Which seemed to be a pretty good indicator that I was not motivated solely by the sales price.
And yes, I know that they are a bit quirky. But so am I. For this I have no defense.
I do, however, have another story about Emma Kate. As if the whole hypothetical thievery of her hypothetical footwear weren’t enough.
Last Monday night we were on the phone for the last five minutes of the Mississippi State / West Virginia basketball game. Since I have cable (THAT I LOATHE) and EK has DirectTV, she had a five-second broadcast delay that I was not experiencing. She quickly became frustrated with hearing me yell at something related to the game and then having no idea what I was yelling about until she saw the action five seconds later, so I finally told her that I would be quiet so that we could continue to watch the game together on the phone without me spoiling her fun because we are grown women and all.
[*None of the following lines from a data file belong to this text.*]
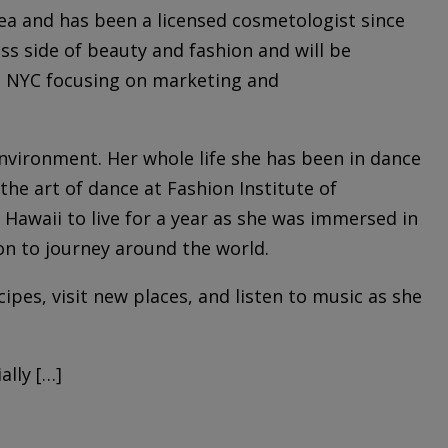
ea and has been a licensed cosmetologist since
ss side of beauty and fashion and will be
in NYC focusing on marketing and
 environment. Her whole life she has been in dance
the art of dance at Fashion Institute of
 Hawaii to live for a year as she was immersed in
on to journey around the world.
cipes, visit new places, and listen to music as she
lly […]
You simply cannot imagine how difficult it was for me to maintain my composure during the last two minutes of the game without giving away critical information before EK saw it happen on her television. But I did it. Being able to discuss the game with Emma Kate was more important than fulfilling my near-constant impulses to scream my head off, and so I suffered in silence, down to the very last play when West Virginia beat us at the buzzer.
Since I was five seconds ahead of EK broadcast-wise, I knew about the tragic outcome before she did. And when it happened, I put my head down on my kitchen counter and shook it back and forth, wishing I could somehow roll back the clock and devise a different strategy for our last defensive series. About the time I was starting to re-structure the play in my head, my dear friend Emma Kate – who was just then seeing the end of the game – let loose with what could only be described as a wail. The wail of a wounded animal, in fact.
Y’all, I shot up from that countertop like a cannonball and nearly threw the phone across the room because what in the name of Cletus was all that noise?
“That noise” was Emma Kate. And she wasn’t just disappointed. She wasn’t just yelling. She was grieving.
As I told my friend Daph earlier today, the only way I knew to respond was to remain very very quiet and speak very very softly in very very soothing tones.

Finally, I almost forgot to tell you that Wednesday night I chipped a tooth in my sleep.
And I have no idea how it happened.
Unless I was dreaming of eating peanut brittle.